Excerpted passage

━━━━━━━━━━━━━━━━━━━━━━━━━━━━━━

# 2011 gatesville tx varmint hunts



## REBEL2 (Feb 24, 2010)

Gatesville varmint hunts

dates
january 29th and 30th 2011
febuary 26th and 27th 2011
march 26th and 27th 2011
times
registration 11:00 am -12:00 noon saturday
weigh in 12:00 n00n sunday
place
coryell county activities complex
entry fee
main entry- $100
big pots - $20 each categoty ( optional )
big pots: Red fox, bobcat, coyote, grey 
fox,and raccoon
$20 for the calcutta ( optional )
there will be a point system
mountion lions - 100
red fox - 6
bobcat - 5
coyote - 4
grey fox - 2 
raccoons - 0
no more than 4 people per team
you may be subject to a polygraph
we are doing mail in entries but you must have atleast one person from the team at the first hunt to be able to mail in the next two hunts.
For more information contact
toby small sr
(254) 404-3381 or (254) 865-3365
[email protected]

gatesville varmint hunt rules

1. To mail in entries you must have atleast one person from your team at the first hunt to be able to mail in the next hunts.

━━━━━━━━━━━━━━━━━━━━━━━━━━━━━━

Exercise tasks
**a)** Name every animal that has its own big pot category in the Gatesville varmint hunt post.
**b)** Resume the Gatesville varmint hunt post after rule 1 by writing the next rules in the list.
Nothing in the stored data entries is needed.

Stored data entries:
━━━━━━━━━━━━━━━━━━━━━━━━━━━━━━

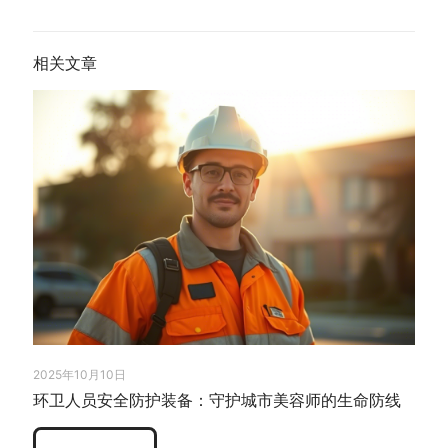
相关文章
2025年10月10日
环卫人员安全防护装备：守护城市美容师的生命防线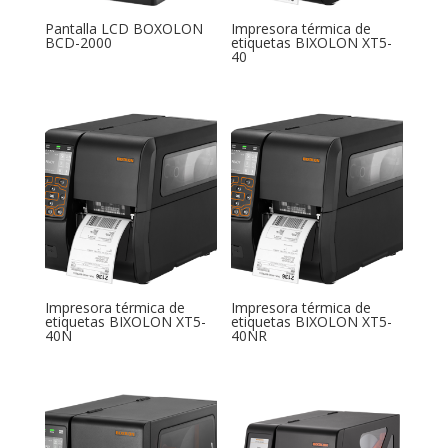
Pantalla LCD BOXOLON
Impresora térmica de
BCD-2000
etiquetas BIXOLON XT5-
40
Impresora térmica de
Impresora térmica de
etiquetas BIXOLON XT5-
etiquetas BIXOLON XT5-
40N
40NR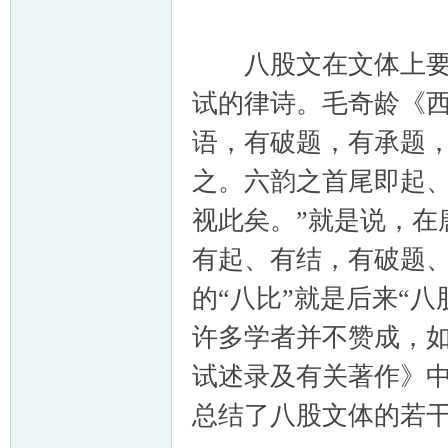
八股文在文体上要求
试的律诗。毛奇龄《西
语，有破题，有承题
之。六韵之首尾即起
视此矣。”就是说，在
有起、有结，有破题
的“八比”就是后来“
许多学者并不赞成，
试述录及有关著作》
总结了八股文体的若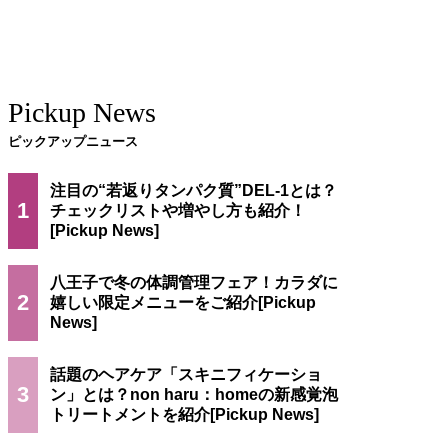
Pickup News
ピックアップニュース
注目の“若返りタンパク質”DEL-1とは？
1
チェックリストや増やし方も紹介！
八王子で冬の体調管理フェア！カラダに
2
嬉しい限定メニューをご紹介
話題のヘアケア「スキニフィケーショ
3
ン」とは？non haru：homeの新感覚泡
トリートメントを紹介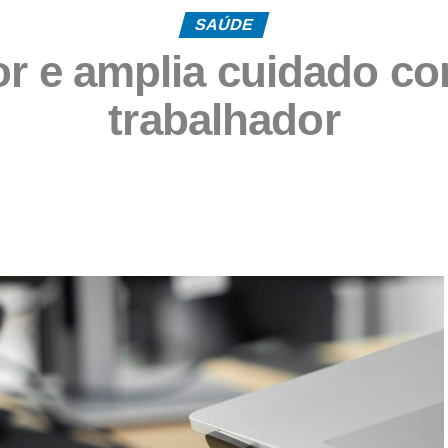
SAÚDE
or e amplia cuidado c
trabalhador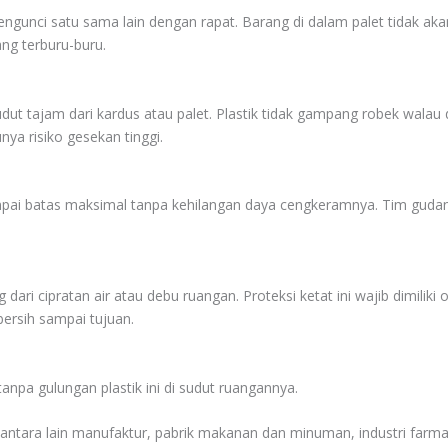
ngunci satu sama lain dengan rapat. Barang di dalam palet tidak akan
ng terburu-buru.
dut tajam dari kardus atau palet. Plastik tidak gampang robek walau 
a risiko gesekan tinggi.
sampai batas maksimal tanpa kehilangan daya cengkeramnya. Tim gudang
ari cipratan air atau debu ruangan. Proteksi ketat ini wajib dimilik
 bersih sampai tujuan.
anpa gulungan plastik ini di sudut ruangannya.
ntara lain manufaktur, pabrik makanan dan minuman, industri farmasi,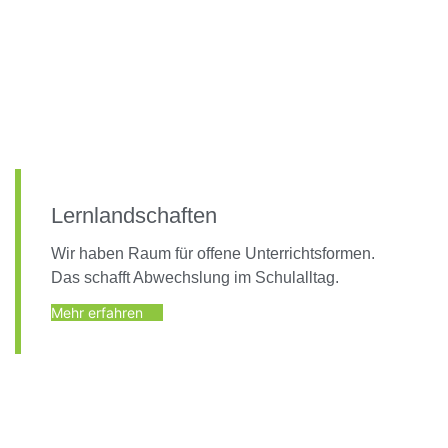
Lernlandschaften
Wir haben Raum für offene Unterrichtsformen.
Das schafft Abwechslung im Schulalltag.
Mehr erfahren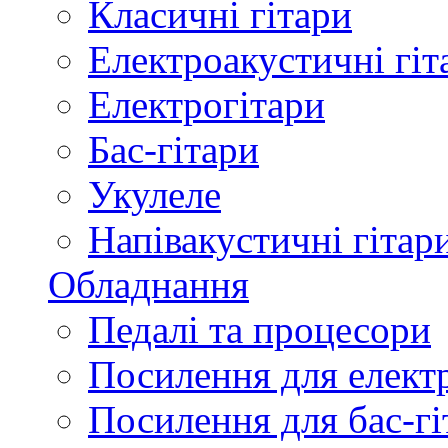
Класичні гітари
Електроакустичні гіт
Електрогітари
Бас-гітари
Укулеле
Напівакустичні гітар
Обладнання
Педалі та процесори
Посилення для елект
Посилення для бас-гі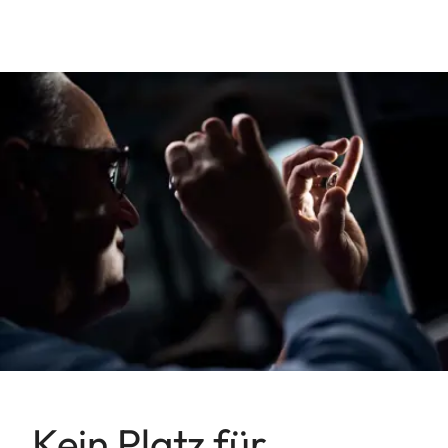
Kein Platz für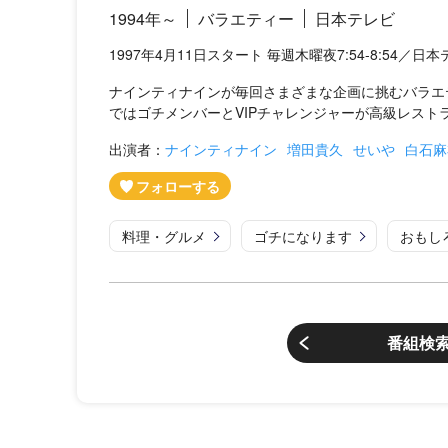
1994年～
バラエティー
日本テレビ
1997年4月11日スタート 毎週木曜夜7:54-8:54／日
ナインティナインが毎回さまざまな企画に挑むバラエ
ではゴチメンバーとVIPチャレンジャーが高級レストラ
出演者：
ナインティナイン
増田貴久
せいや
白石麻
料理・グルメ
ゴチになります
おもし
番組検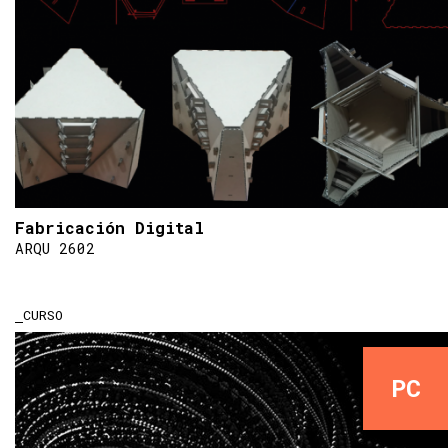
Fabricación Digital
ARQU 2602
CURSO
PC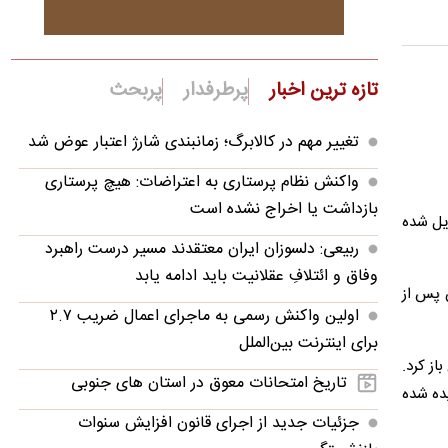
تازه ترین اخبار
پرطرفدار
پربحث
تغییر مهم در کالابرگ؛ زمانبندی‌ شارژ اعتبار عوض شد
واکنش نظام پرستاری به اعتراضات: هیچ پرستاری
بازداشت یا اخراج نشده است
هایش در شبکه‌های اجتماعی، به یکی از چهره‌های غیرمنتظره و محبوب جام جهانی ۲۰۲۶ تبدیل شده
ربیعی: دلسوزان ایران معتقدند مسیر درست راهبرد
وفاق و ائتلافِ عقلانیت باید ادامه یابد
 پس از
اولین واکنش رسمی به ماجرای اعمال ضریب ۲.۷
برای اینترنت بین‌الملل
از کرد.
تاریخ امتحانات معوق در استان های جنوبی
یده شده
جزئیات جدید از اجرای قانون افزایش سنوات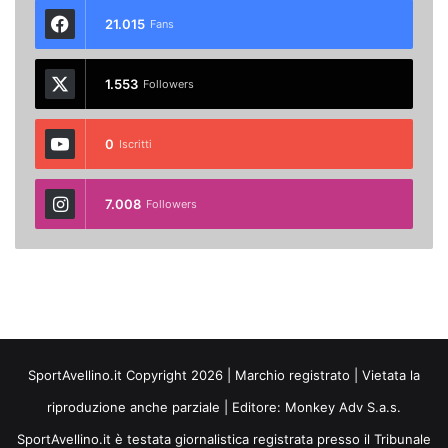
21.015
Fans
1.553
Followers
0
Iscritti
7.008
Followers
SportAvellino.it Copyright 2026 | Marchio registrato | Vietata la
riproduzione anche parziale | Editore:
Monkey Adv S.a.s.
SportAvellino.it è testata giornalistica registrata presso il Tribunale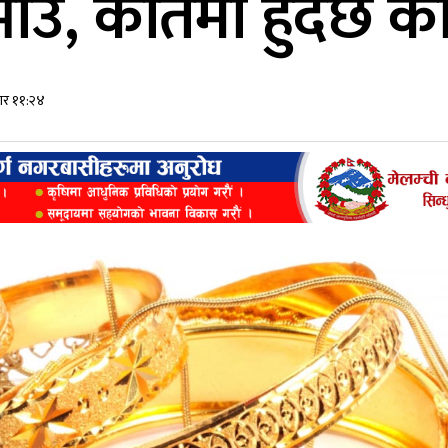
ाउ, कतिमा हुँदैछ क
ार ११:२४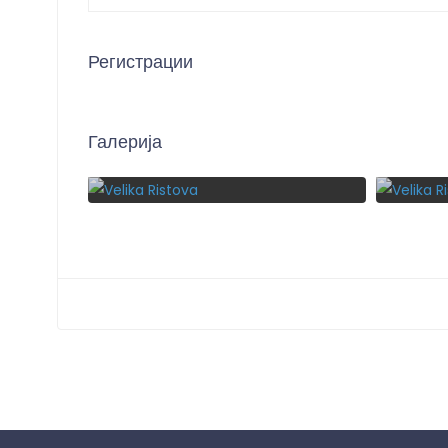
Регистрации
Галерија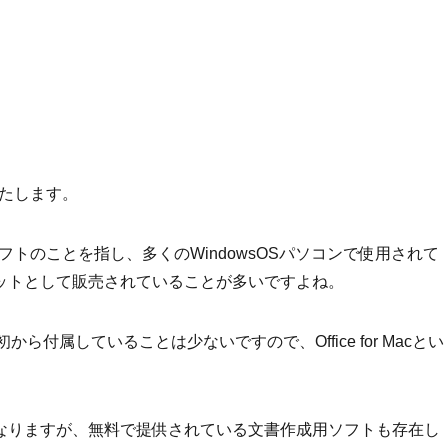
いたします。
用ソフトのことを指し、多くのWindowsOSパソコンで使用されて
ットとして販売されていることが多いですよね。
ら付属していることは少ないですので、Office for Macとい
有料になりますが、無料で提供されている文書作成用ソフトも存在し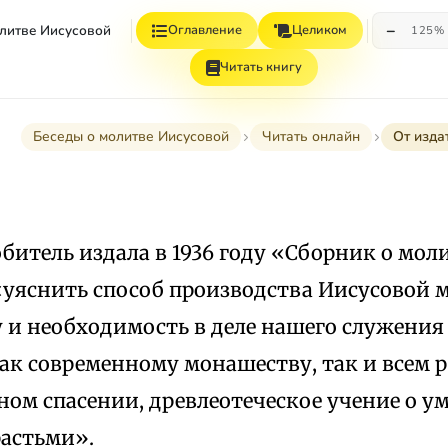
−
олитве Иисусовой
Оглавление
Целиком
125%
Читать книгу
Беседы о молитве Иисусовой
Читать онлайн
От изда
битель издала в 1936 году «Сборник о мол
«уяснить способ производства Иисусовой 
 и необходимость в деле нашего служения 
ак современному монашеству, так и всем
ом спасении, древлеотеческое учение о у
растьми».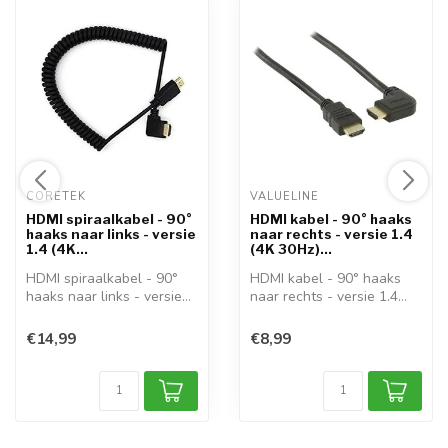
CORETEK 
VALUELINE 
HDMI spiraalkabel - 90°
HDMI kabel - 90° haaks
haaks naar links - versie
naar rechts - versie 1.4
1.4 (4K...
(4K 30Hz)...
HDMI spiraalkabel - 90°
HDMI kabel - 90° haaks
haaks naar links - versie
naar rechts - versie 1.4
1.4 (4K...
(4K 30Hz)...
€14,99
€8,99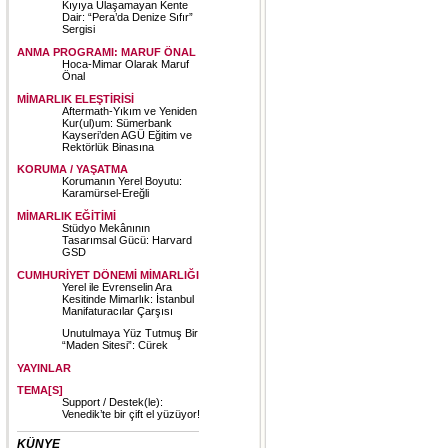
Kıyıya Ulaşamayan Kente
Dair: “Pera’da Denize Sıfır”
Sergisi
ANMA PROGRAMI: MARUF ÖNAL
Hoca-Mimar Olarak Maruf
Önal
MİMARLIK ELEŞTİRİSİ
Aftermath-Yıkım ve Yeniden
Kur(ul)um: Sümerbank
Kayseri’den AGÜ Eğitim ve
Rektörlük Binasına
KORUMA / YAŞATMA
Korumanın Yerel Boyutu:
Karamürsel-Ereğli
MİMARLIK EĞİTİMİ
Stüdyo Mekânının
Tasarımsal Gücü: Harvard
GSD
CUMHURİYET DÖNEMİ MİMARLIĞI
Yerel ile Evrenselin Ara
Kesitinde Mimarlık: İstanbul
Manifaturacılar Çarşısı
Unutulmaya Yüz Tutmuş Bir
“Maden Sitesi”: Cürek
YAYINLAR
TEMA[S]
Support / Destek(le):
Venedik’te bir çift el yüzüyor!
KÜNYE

━━━━━━━━━━━━━━━━━━━━━━━━━━━━━━

Results for each task
**a)** Red fox, bobcat, coyote, grey fox, raccoon

**b)**
2. Must enter main entry to enter big pots and calcutta
3. No more then 4 people per team.
4. Points for animals are as followed 
mountion lions 100, reds 6, bobcats 5, coyotes 4, greys 2, raccoons 0.
5.ties are broken with the total weight of all animals and big pots of that speceis.
6. All of the animals must be harvested between 12 noon saturday and 12 noon sunday ( animals will be checked for freshness).
7. No trapped or snared animals will be accepted or counted anyone bringing in such animals will be disqualified. 
8. You must call the aminal in with a mouth call, lip squecking, or electonics.
9. No hunting baited areas but may use anything as a cover sent wile hunting.
10. There will be points given on 7 animals per species for main entry
( anything over will count for the calcutta)
11.everyone must be a weigh in no exceptions
12. You may have landowner with you if need be ( but landowner may not shoot )
13. Giving, exchanging, or accepting any animal from anybody during the hunt will result in immediate disqualification and will be banned from the hunt.
14. Participants may hunt anywhere in texas.
15. Teams are responsibale for there own hunting land during the hunt.
16. Teams may splitup during the day on the same land but must hunt together out of the same vehiacal at night.
17. Each team is responsible for the proper disposal of animals.
18. Must follow texas parks and wildlife rules and giudlines.
19. Any game violations will result in in immediate disqualification.
20. You are subject to a polygraph.
21. Rules are subject to changewithout further notification from 
( toby small)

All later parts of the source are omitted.